Welcome to our second Ray meetup, where we focus on Ray’s native libraries for scaling machine learning workloads.
We'll discuss Ray Train, a production-ready distributed training library for deep learning workloads. And will present TorchX and Ray Integration. Through this integration, PyTorch developers can submit PyTorch-based scripts and workloads to a Ray Cluster using TorchX’s SDK and CLI via its new Ray Scheduler.
6:00 PM Welcome remarks, Announcements & Agenda by Jules Damji, Anyscale. Inc
6:05 PM “Ray Train: For production-ready distributed deep learning” Will Drevo, Amog Kamsetty & Matthew, Anyscale, Inc.
6:40 PM Q&A
6:50 PM “Large scale distributed training with TorchX and Ray” by Mark Saroufim, Meta AI
7:30 PM Q&A
Today, most frameworks for deep learning prototyping, training, and distributing to a cluster are either powerful and inflexible or nimble and toy-like. Data scientists are forced to choose between a great developer experience and a production-ready framework.
To fix this gap, the Ray ML team has developed Ray Train.
Ray Train is a library built on top of the Ray ecosystem that simplifies distributed deep learning.

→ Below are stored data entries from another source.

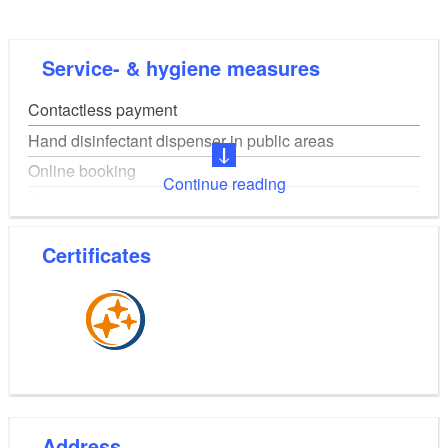
Service- & hygiene measures
Contactless payment
Hand disinfectant dispenser in public areas
Online booking
Continue reading
Flexible cancellation and rebooking conditions
Online table reservation
Certificates
Digital guest registration on site
Address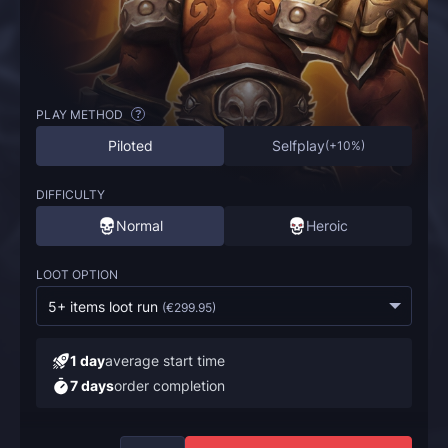
PLAY METHOD
?
Piloted
Selfplay
(
+10%
)
DIFFICULTY
Normal
Heroic
LOOT OPTION
5+ items loot run
(
€299.95
)
1 day
average start time
7 days
order completion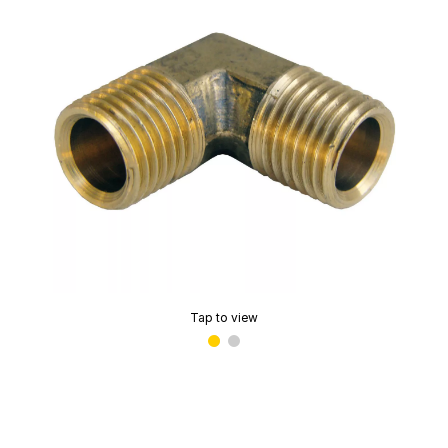
Tap to view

Currently, in stable beta in Ray 1.9, Ray Train offers the following features:
Scales to multi-GPU and multi-node training with zero code changes
Runs seamlessly on any cloud (AWS, GCP, Azure, Kubernetes, or on-prem)
Supports PyTorch, TensorFlow, and Horovod
Distributed data shuffling and loading with Ray Datasets
Distributed hyperparameter tuning with Ray Tune
Built-in loggers for TensorBoard and MLflow
In this session, we'll talk through some of the challenges in large-scale computer vision ML training, and show a demo of Ray Train in action.
Bios: Matthew Deng & Amog Kamsetty are senior software engineers at Anyscale in the Ray ML team. Will Drevo is ML product manager at Anyscale.
Large-scale model training has generally been out of reach for people in open source because it requires an engineer to learn how to set up an infrastructure, how to build composable software systems, and how to set up robust machine learning scripts.
To that end, we’ve built the TorchX Ray scheduler which leverages the newly created Ray Job API to allow scientists to focus on writing their scripts and making infrastructure and systems setup relatively easy.
1. Setting up a multi GPU setup on any cloud provider is as easy as calling ray up the cluster.yaml
2. TorchX embraces a component-based approach to designing systems that makes your ops workflows composable
3. Running a distributed PyTorch script is then as simple as calling torchx run
In this session, we’ll go through a practical live demo of how to train multi GPU models, set up the infrastructure live, and provide some tips and best practices to productionize such workflows
Bio: Mark Saroufim is a senior software engineer with the Meta AI and PyTorch Engineering Group and works on the PyTorch ecosystem.
Will is a Product Manager for ML at Anyscale. Previously, he was the first ML Engineer at Coinbase, and ran a couple of ML-related startups, one in the data labeling space and the other in the pharmaceutical space. He has a BS in CS and Music Composition from MIT, and did his master's thesis at MIT in machine learning systems. In his spare time, he produces electronic music, travels, and tries to find the best Ethiopian food in the Bay Area.
Amog Kamsetty is a software engineer at Anyscale where he works on building distributed training libraries and integrations on top of Ray. He previously completed his MS degree at UC Berkeley working with Ion Stoica on machine learning for database systems.
Matthew Deng is a software engineer at Anyscale where he works on distributed machine learning libraries built on top of Ray. Before that, he was a software engineer at LinkedIn. He holds a BS in Electrical Engineering and Computer Science from UC Berkeley.